Espo let out a low hum. “Best three minutes ever.”
I made a face. “Ew. I don’t need to know.”
Espo rounded the street onto my block. “Dammit, I knew it would come back to bite me on the ass.”
“You don’t get any sympathy from me, man whore.”
“But you can do damage control. She’ll listen to you. I know Lacey will say yes to a date with me if you put in a good word.”
“Which I won’t do because I actually like her.”
“Oh, ha ha, wise guy.”
I let out an easy laugh. Espo and my relationship had been strained when Roman was in my life; Espo knew I was hiding something. Partners had to trust each other with their lives. Hiding things eroded that trust, putting our lives at risk.

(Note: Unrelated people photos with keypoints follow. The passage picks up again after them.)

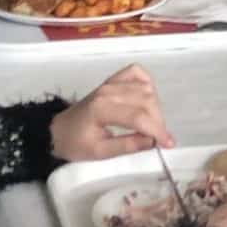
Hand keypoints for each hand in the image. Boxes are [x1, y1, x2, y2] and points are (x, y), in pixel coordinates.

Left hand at [51, 64, 173, 162]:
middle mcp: (109, 90)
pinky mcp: (114, 79)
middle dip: (157, 121)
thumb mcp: (99, 152)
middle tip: (156, 139)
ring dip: (155, 107)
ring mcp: (112, 82)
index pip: (138, 116)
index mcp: (102, 108)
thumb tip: (153, 142)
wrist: (58, 130)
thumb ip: (127, 146)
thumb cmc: (76, 144)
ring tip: (150, 125)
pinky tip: (147, 100)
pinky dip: (147, 85)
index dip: (157, 130)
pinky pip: (138, 74)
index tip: (168, 144)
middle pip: (146, 101)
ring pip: (146, 89)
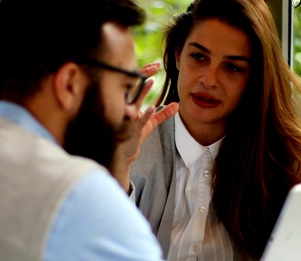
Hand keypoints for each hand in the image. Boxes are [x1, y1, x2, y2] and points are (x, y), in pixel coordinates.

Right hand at [110, 62, 178, 190]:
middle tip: (154, 67)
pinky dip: (145, 114)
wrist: (122, 154)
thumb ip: (163, 114)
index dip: (144, 72)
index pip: (133, 83)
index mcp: (127, 104)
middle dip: (143, 75)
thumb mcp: (149, 124)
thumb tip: (178, 105)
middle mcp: (125, 109)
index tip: (156, 65)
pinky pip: (138, 122)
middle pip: (132, 87)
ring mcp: (128, 120)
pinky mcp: (132, 131)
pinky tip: (151, 107)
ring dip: (142, 92)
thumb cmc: (134, 137)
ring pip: (134, 102)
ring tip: (151, 82)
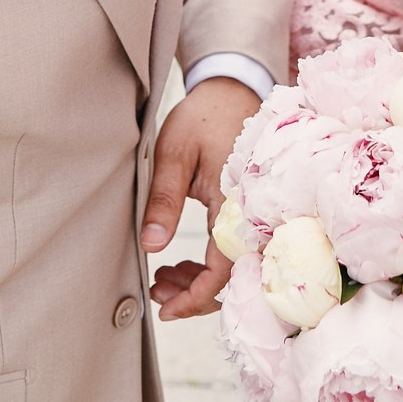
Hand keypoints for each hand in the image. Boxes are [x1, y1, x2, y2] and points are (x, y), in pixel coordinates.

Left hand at [144, 75, 261, 319]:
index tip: (166, 308)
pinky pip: (232, 251)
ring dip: (198, 282)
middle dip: (194, 295)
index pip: (223, 268)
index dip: (196, 297)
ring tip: (162, 280)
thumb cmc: (202, 118)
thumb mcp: (172, 154)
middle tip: (157, 293)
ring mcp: (251, 214)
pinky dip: (207, 265)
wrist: (229, 93)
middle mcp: (249, 214)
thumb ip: (164, 200)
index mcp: (235, 201)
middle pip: (231, 276)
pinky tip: (180, 264)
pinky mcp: (245, 213)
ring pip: (232, 268)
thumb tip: (152, 246)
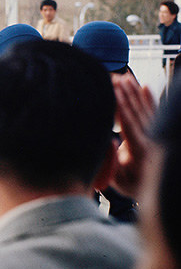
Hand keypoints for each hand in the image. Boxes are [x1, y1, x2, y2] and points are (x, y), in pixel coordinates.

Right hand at [111, 74, 155, 197]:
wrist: (153, 190)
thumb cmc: (132, 186)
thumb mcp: (119, 181)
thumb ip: (114, 164)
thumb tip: (111, 143)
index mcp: (141, 151)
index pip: (130, 125)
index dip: (122, 108)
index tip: (114, 93)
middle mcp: (151, 139)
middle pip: (137, 113)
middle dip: (127, 94)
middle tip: (117, 79)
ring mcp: (156, 134)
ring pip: (145, 109)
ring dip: (135, 93)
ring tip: (126, 78)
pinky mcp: (156, 132)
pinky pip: (153, 112)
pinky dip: (149, 99)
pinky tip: (145, 86)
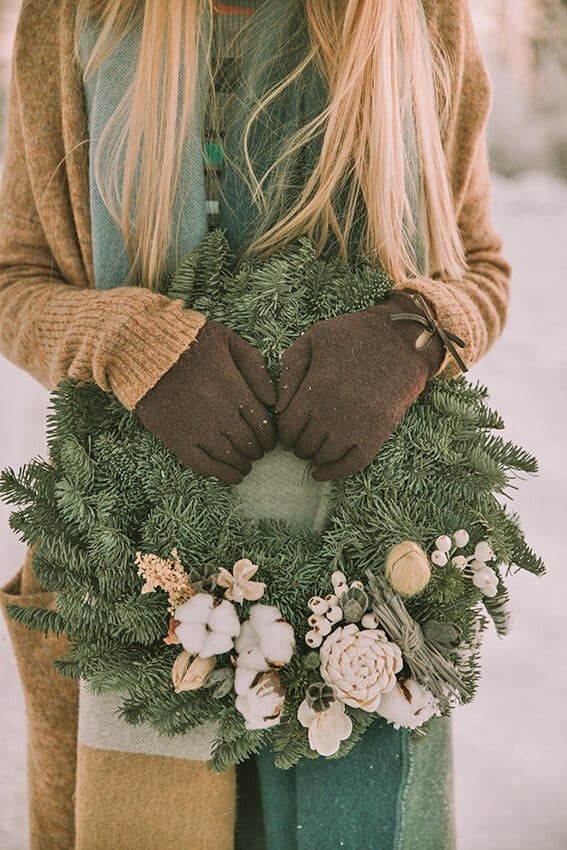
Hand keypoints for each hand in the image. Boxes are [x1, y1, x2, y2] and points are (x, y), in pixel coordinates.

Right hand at [134, 321, 276, 482]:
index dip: (271, 436)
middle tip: (259, 452)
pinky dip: (222, 475)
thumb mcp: (228, 341)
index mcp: (235, 389)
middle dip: (258, 450)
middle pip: (250, 442)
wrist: (144, 350)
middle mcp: (220, 413)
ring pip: (231, 457)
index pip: (264, 423)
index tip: (270, 440)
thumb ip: (255, 367)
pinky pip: (204, 466)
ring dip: (244, 464)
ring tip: (246, 465)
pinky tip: (233, 477)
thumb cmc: (189, 341)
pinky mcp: (177, 440)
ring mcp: (198, 429)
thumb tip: (273, 399)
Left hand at [275, 292, 444, 480]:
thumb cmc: (354, 336)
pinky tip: (322, 473)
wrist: (402, 340)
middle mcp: (334, 411)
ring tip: (313, 450)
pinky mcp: (377, 433)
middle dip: (298, 446)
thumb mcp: (314, 338)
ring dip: (314, 457)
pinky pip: (352, 464)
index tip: (287, 433)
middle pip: (304, 445)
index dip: (283, 434)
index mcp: (316, 388)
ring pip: (325, 456)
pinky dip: (335, 473)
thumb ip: (289, 369)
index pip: (288, 427)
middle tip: (299, 442)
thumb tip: (277, 407)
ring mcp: (357, 425)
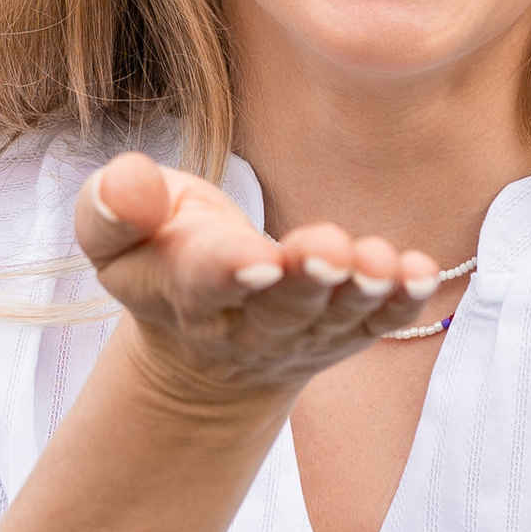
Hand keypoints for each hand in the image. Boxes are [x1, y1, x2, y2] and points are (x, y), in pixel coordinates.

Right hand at [75, 149, 443, 414]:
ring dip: (361, 292)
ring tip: (378, 262)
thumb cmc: (160, 262)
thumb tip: (129, 179)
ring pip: (334, 320)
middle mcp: (245, 328)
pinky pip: (378, 325)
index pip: (205, 282)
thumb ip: (111, 208)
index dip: (230, 270)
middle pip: (281, 310)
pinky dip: (402, 302)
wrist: (204, 351)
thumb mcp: (113, 236)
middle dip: (307, 281)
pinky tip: (419, 273)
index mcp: (183, 293)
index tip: (256, 259)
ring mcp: (301, 336)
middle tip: (330, 251)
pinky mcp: (345, 333)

Bantering like this almost had me convinced that we were back to normal. Almost.
He pulled up near my building. There was an awkward pause.
“So, er,” I asked as casually as I could, “you want to come up for dinner?” Truth was, I missed Espo. I missed our easy friendship. Everything was so confusing, so conflicting, so damn hard in my life. I was tired of hard. I missed easy. “Chinese food courtesy of my personal chef, Ming’s?” I may or may not have deliberately mentioned the name of Espo’s favorite Chinese takeout.
Espo pressed his hands to his heart. “Ah, Ming. The one girl who never lets me down.”
I ignored his hidden jab, even as it snapped against me like a rubber band. “So, Ming’s, then?”
“Sure, that sounds great.” Espo’s phone began to beep. He let out a groan. “If this is a dead body, I will kill someone.”